Possums targeted in TB alert

By Mike Dinsdale


A disease that could put Northland's $750 million dairy and beef industries at risk is under the spotlight at this week's Northland Field Days with a focus on ensuring possums don't get bovine tuberculosis.

Early this year cattle in a dairy herd in the Awanui area north of Kaitaia were found to be infected with bovine TB.

The infection - a major blip in the region's long TB-free status - brought a quick response from the Animal Health Board (AHB), which clamped movement controls on animals in the herd and is testing neighbouring herds.

Ensuring bovine TB doesn't spread to Northland possums is a key component in protecting the region's economy. If that happened the disease could threaten farms which are the mainstay of the regional economy. Northland's 296,000 dairy cattle earned $641 million in 2011/12, when the region's 403,000 beef cattle made $125 million.

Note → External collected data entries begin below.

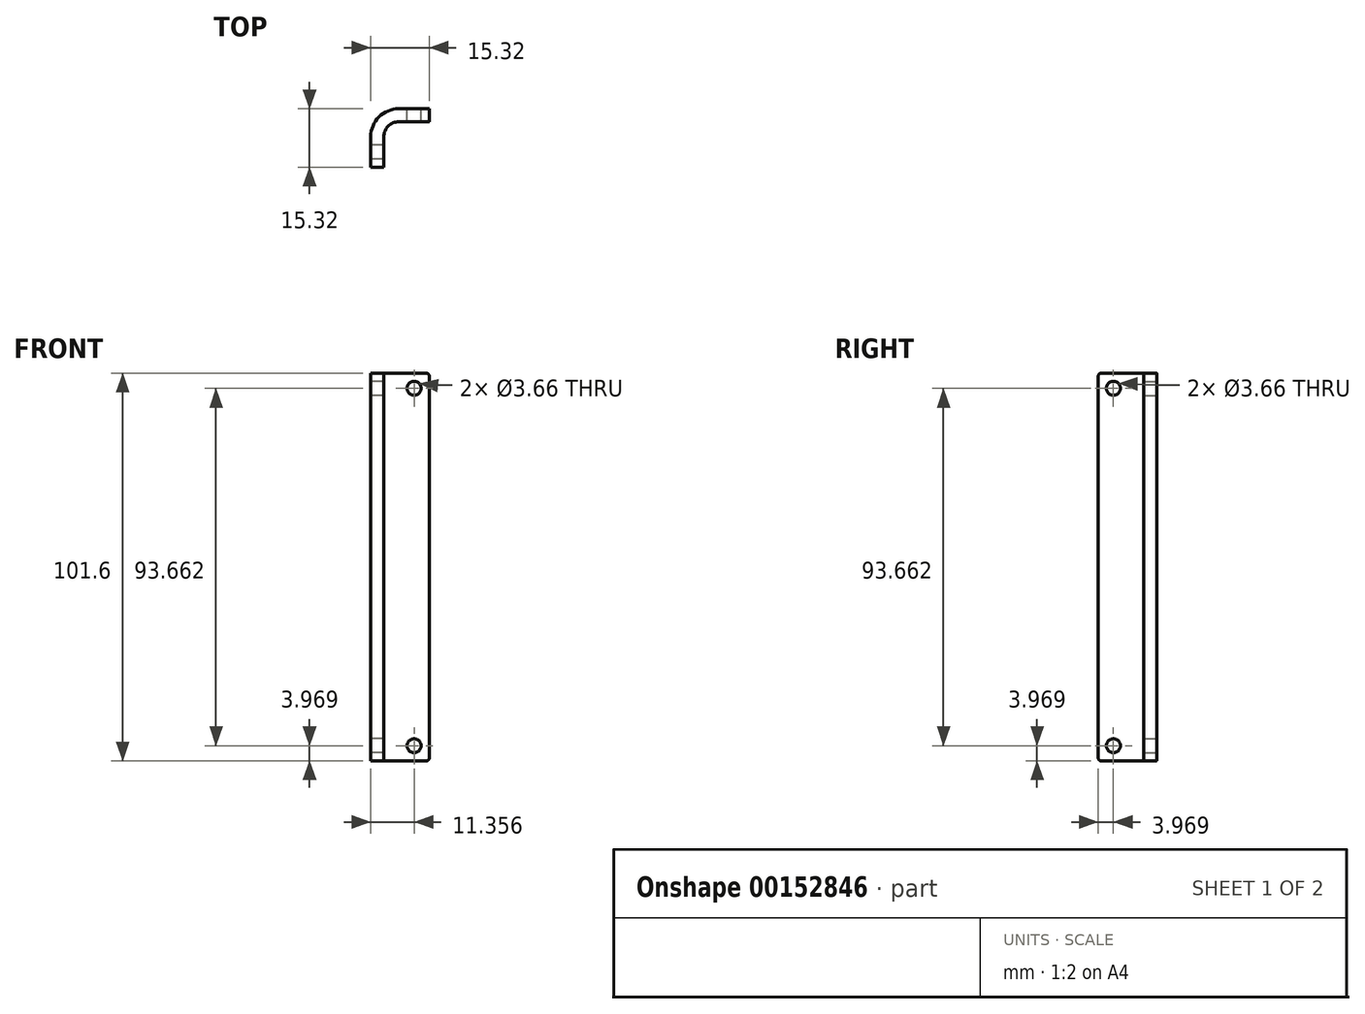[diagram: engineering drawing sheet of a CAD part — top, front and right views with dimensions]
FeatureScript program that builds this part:
annotation { "Feature Type Name" : "Feature", "Feature Type Description" : "" }
export const myFeature = defineFeature(function(context is Context, id is Id, definition is map)
    precondition{}
    {
        {
            var Q0;
            Q0=qCreatedBy(makeId("Top.planeOp"),FACE);
            var sketch = newSketch(context, id + "F0", { "sketchPlane" : qUnion([Q0])});
            skLineSegment(sketch, "E0.bottom", {"start": v(0, 0) * mm, "end": v(-3.42, 0) * mm});
            skLineSegment(sketch, "E1.left", {"start": v(0, 0) * mm, "end": v(0, 11.9) * mm});
            skLineSegment(sketch, "E1.right", {"start": v(-3.42, 0) * mm, "end": v(-3.42, 15.32) * mm});
            skLineSegment(sketch, "E2.bottom", {"start": v(0, 11.9) * mm, "end": v(11.9, 11.9) * mm});
            skLineSegment(sketch, "E2.top", {"start": v(-3.42, 15.32) * mm, "end": v(11.9, 15.32) * mm});
            skLineSegment(sketch, "E3", {"start": v(0, 11.9) * mm, "end": v(-3.42, 11.9) * mm, "construction": true});
            skLineSegment(sketch, "E4", {"start": v(0, 11.9) * mm, "end": v(0, 15.32) * mm, "construction": true});
            skLineSegment(sketch, "E5", {"start": v(11.9, 11.9) * mm, "end": v(11.9, 15.32) * mm});
            skSolve(sketch);
        }
        {
            var Q0;
            Q0=qSketchRegion(id+"F0",true);
            extrude(context, id + "F1", {"entities" : qUnion([Q0]), "depth" : 101.6 * mm});
        }
        {
            var Q0;
            Q0=makeQuery(id+"F1.opExtrude","SWEPT_EDGE",EDGE,{"disambiguationData":[OSD([sQuery(id+"F0.wireOp",EDGE,"E1.left"),sQuery(id+"F0.wireOp",EDGE,"E2.bottom")])]});
            fillet(context, id + "F2", {"entities" : qUnion([Q0]), "radius" : 3.97 * mm, "tangentPropagation" : true, "allowEdgeOverflow" : false});
        }
        {
            var Q0;
            Q0=makeQuery(id+"F1.opExtrude","SWEPT_EDGE",EDGE,{"disambiguationData":[OSD([sQuery(id+"F0.wireOp",EDGE,"E1.right"),sQuery(id+"F0.wireOp",EDGE,"E2.top")])]});
            fillet(context, id + "F3", {"entities" : qUnion([Q0]), "radius" : 7.39 * mm, "tangentPropagation" : true, "allowEdgeOverflow" : false});
        }
        {
            var Q0;
            Q0=makeQuery(id+"F1.opExtrude","SWEPT_FACE",FACE,{"disambiguationData":[OSD([sQuery(id+"F0.wireOp",EDGE,"E2.top")])]});
            var sketch = newSketch(context, id + "F4", { "sketchPlane" : qUnion([Q0])});
            skLineSegment(sketch, "E6", {"start": v(-7.94, 101.6) * mm, "end": v(-7.94, 97.63) * mm, "construction": true});
            skLineSegment(sketch, "E7", {"start": v(-7.94, 97.63) * mm, "end": v(-11.9, 97.63) * mm, "construction": true});
            skLineSegment(sketch, "E8", {"start": v(-7.94, 0) * mm, "end": v(-7.94, 3.97) * mm, "construction": true});
            skCircle(sketch, "E9", {"center": v(-7.94, 97.63) * mm, "radius": 1.83 * mm});
            skCircle(sketch, "E10", {"center": v(-7.94, 3.97) * mm, "radius": 1.83 * mm});
            skSolve(sketch);
        }
        {
            var Q0;
            Q0 = qSketchRegion(id + "F4", true);
            var Q1;
            Q1=makeQuery(id+"F1.opExtrude","SWEPT_FACE",FACE,{"disambiguationData":[OSD([sQuery(id+"F0.wireOp",EDGE,"E2.bottom")])]});
            extrude(context, id + "F5", {"entities" : qUnion([Q0]), "operationType" : NewBodyOperationType.REMOVE, "endBound" : BoundingType.UP_TO_SURFACE, "oppositeDirection" : true, "endBoundEntityFace" : qUnion([Q1]), "depth" : 25.4 * mm});
        }
        {
            var Q0;
            Q0=makeQuery(id+"F1.opExtrude","SWEPT_FACE",FACE,{"disambiguationData":[OSD([sQuery(id+"F0.wireOp",EDGE,"E1.right")])]});
            var sketch = newSketch(context, id + "F6", { "sketchPlane" : qUnion([Q0])});
            skLineSegment(sketch, "E11", {"start": v(-3.97, 101.6) * mm, "end": v(-3.97, 97.63) * mm, "construction": true});
            skLineSegment(sketch, "E12", {"start": v(-3.97, 97.63) * mm, "end": v(0, 97.63) * mm, "construction": true});
            skLineSegment(sketch, "E13", {"start": v(-3.97, 0) * mm, "end": v(-3.97, 3.97) * mm, "construction": true});
            skCircle(sketch, "E14", {"center": v(-3.97, 97.63) * mm, "radius": 1.83 * mm});
            skCircle(sketch, "E15", {"center": v(-3.97, 3.97) * mm, "radius": 1.83 * mm});
            skSolve(sketch);
        }
        {
            var Q0;
            Q0 = qSketchRegion(id + "F6", true);
            var Q1;
            Q1=makeQuery(id+"F1.opExtrude","SWEPT_FACE",FACE,{"disambiguationData":[OSD([sQuery(id+"F0.wireOp",EDGE,"E1.left")])]});
            extrude(context, id + "F7", {"entities" : qUnion([Q0]), "operationType" : NewBodyOperationType.REMOVE, "endBound" : BoundingType.UP_TO_SURFACE, "oppositeDirection" : true, "endBoundEntityFace" : qUnion([Q1]), "depth" : 25.4 * mm});
        }
        {
            var Q0;
            Q0=makeQuery(id+"F1.opExtrude","CAP_EDGE",EDGE,{"disambiguationData":[OSD([sQuery(id+"F0.wireOp",EDGE,"E0.bottom")])],"isStart":false});
            var Q1;
            Q1=makeQuery(id+"F1.opExtrude","CAP_EDGE",EDGE,{"disambiguationData":[OSD([sQuery(id+"F0.wireOp",EDGE,"E5")])],"isStart":false});
            var Q2;
            Q2=makeQuery(id+"F1.opExtrude","CAP_EDGE",EDGE,{"disambiguationData":[OSD([sQuery(id+"F0.wireOp",EDGE,"E5")])],"isStart":true});
            var Q3;
            Q3=makeQuery(id+"F1.opExtrude","CAP_EDGE",EDGE,{"disambiguationData":[OSD([sQuery(id+"F0.wireOp",EDGE,"E0.bottom")])],"isStart":true});
            fillet(context, id + "F8", {"entities" : qUnion([Q0, Q1, Q2, Q3]), "radius" : 0.76 * mm, "tangentPropagation" : true, "allowEdgeOverflow" : false});
        }
    });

AHB Northern Central North Island regional co-ordinator Frank Pavitt said about 350 possums and other wild animals in the area surrounding the herd had been examined since the infection was detected. None had shown signs of TB on initial inspection.

Further laboratory analysis of the samples taken from the animals is being undertaken and if TB is not found, it indicates the disease is unlikely to be present in wild animal populations.

However, several more animals in the Awanui-based infected dairy herd have tested positive to TB and will be removed from the herd as soon as possible, Mr Pavitt said.

He said all past movements to and from the infected herd are being investigated and traced. Livestock now located on these properties is being tested.

TBfree New Zealand cattle and deer testing contractors have been out in force to identify any signs of the disease in other herds.

Wild animal control contractors have also been working to prevent the disease spreading to possums.

"Several herds in Northland require further investigation, with some possibly infected.

"Further testing in the next week will confirm if the disease has spread from the original herd to others within Northland," Mr Pavitt said.

TBfree New Zealand staff will be at the Northland Field Days later this week to speak with farmers about the infection and its response to the situation. They will be in Rural Pavilion One at the field days site in Dargaville's Awakino Point East Rd.